- _Exercise 1_: Render this sentence from the post on intelligence in products into Spanish: "This expectation of intelligence goes beyond product and service classes."

I started writing this post some three days ago and am only getting to finish it now. Unfortunately, in the meantime I’ve forgotten the exact motivation of why I started writing this. If i recall that, I’ll maybe do another post.

## Taking Intelligence For Granted

There was a point in time when the use of artificial intelligence or machine learning or any other kind of intelligence in a product was a source of competitive advantage and differentiation. Nowadays, however, many people have got so spoiled by the use of intelligence in many products they use that it has become more of a hygiene factor.

Take this morning’s post, for example. One way to look at it is that Spotify with its customisation algorithms and recommendations has spoiled me so much that I find Amazon’s pushing of Indian music irritating (Amazon’s approach can be called as “naive customisation”, where they push Indian music to me only because I’m based in India, and not learn further based on my preferences).

Had I not been exposed to the more intelligent customisation that Spotify offers, I might have found Amazon’s naive customisation interesting. However, Spotify’s degree of customisation has spoilt me so much that Amazon is simply inadequate.

This expectation of intelligence goes beyond product and service classes. When we get used to Spotify recommending music we like based on our preferences, we hold Netflix’s recommendation algorithm to a higher standard. We question why the Flipkart homepage is not customised to us based on our previous shopping. Or why Google Maps doesn’t learn that some of us don’t like driving through small roads when we can help it.

That customers take intelligence for granted nowadays means that businesses have to invest more in offering this intelligence. Easy-to-use data analysis and machine learning packages mean that at least some part of an industry uses intelligence in at least some form (even if they might do it badly in case they fail to throw human intelligence into the mix!).

So if you are in the business of selling to end customers, keep in mind that they are used to seeing intelligence everywhere around them, and whether they state it or not, they expect it from you.

## More on statistics and machine learning

I’m thinking of a client problem right now, and I thought that something that we need to predict can be modelled as a function of a few other things that we will know.

Initially I was thinking about it from the machine learning perspective, and my thought process went “this can be modelled as a function of X, Y and Z. Once this is modelled, then we can use X, Y and Z to predict this going forward”.

And then a minute later I context switched into the statistical way of thinking. And now my thinking went “I think this can be modelled as a function of X, Y and Z. Let me build a quick model to see if the goodness of fit, and whether a signal actually exists”.

Now this might reflect my own biases, and my own processes for learning to do statistics and machine learning, but one important difference I find is that in statistics you are concerned about the goodness of fit, and whether there is a “signal” at all.

While in machine learning as well we look at what the predictive ability is (area under ROC curve and all that), there is a bit of delay in the process between the time we model and the time we look for the goodness of fit. What this means is that sometimes we can get a bit too certain about the models that we want to build without thinking if in the first place they make sense and there’s a signal in that.

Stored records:

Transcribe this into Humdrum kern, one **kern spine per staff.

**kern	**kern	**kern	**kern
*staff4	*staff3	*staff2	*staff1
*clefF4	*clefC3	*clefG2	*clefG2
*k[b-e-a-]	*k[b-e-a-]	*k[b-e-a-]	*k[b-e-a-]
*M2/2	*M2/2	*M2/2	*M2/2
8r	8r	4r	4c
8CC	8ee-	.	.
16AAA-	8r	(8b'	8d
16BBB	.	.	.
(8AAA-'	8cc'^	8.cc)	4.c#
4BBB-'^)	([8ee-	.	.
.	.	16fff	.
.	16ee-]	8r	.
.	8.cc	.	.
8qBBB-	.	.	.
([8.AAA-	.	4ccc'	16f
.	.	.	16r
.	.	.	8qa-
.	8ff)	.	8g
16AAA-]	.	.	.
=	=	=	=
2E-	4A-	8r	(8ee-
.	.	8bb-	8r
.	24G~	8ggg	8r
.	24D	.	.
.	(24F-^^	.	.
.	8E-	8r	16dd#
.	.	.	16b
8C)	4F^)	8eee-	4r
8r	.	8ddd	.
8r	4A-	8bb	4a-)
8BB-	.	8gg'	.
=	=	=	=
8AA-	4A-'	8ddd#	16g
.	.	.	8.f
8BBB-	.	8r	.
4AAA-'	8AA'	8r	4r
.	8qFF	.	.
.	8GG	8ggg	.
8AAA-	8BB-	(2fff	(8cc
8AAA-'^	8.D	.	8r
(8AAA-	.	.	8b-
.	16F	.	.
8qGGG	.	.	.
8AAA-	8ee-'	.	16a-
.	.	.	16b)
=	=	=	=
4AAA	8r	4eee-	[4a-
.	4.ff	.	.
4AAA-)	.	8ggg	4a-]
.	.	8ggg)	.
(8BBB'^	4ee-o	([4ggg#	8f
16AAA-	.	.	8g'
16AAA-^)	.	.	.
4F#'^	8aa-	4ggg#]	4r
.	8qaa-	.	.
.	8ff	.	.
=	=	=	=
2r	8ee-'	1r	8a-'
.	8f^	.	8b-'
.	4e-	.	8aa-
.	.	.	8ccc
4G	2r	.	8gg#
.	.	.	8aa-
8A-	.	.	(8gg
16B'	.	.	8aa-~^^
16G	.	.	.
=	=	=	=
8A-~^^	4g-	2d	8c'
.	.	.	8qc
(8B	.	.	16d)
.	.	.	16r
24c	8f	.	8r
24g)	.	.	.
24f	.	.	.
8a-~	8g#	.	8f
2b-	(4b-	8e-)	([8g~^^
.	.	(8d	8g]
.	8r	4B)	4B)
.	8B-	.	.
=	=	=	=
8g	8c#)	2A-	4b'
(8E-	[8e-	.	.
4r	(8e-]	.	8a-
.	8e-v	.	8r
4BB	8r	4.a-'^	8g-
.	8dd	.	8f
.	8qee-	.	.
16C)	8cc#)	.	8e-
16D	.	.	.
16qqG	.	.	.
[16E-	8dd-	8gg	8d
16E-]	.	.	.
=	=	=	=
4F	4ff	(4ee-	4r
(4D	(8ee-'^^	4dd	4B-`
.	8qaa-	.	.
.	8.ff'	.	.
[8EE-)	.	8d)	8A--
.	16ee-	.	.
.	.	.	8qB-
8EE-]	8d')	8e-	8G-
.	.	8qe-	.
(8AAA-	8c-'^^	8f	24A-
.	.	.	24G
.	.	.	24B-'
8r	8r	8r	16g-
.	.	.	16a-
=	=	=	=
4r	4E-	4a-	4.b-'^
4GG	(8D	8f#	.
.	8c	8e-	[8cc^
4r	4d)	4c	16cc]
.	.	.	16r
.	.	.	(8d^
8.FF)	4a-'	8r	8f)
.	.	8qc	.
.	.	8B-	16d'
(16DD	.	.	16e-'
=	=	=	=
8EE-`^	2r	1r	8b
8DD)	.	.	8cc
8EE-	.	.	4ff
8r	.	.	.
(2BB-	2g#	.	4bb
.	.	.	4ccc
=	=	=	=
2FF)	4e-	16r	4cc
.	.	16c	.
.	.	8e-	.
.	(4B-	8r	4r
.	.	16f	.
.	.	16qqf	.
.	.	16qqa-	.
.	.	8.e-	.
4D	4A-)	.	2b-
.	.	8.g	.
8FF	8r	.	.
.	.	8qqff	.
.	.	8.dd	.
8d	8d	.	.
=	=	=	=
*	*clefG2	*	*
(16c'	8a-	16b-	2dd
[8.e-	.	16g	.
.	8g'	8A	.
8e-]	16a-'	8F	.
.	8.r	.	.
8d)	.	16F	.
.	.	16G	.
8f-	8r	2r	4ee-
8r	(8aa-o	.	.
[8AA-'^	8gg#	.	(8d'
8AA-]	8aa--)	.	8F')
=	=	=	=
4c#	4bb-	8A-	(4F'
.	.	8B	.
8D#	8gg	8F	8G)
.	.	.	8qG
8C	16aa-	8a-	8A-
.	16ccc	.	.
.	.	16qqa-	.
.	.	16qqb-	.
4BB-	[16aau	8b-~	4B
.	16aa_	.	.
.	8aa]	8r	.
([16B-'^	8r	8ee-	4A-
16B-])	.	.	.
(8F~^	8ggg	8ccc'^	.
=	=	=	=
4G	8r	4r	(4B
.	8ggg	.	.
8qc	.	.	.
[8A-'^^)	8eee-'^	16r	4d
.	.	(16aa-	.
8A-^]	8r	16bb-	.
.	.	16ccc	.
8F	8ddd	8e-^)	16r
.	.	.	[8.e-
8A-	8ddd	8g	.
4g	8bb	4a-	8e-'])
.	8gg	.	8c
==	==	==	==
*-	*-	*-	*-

- _Exercise 2_: Filter the entries above, copying out every line that contains the string "kern".

- _Exercise output 1_: Esta expectativa de inteligencia va más allá de las clases de productos y servicios.

- _Exercise output 2_:
Transcribe this into Humdrum kern, one **kern spine per staff.
**kern	**kern	**kern	**kern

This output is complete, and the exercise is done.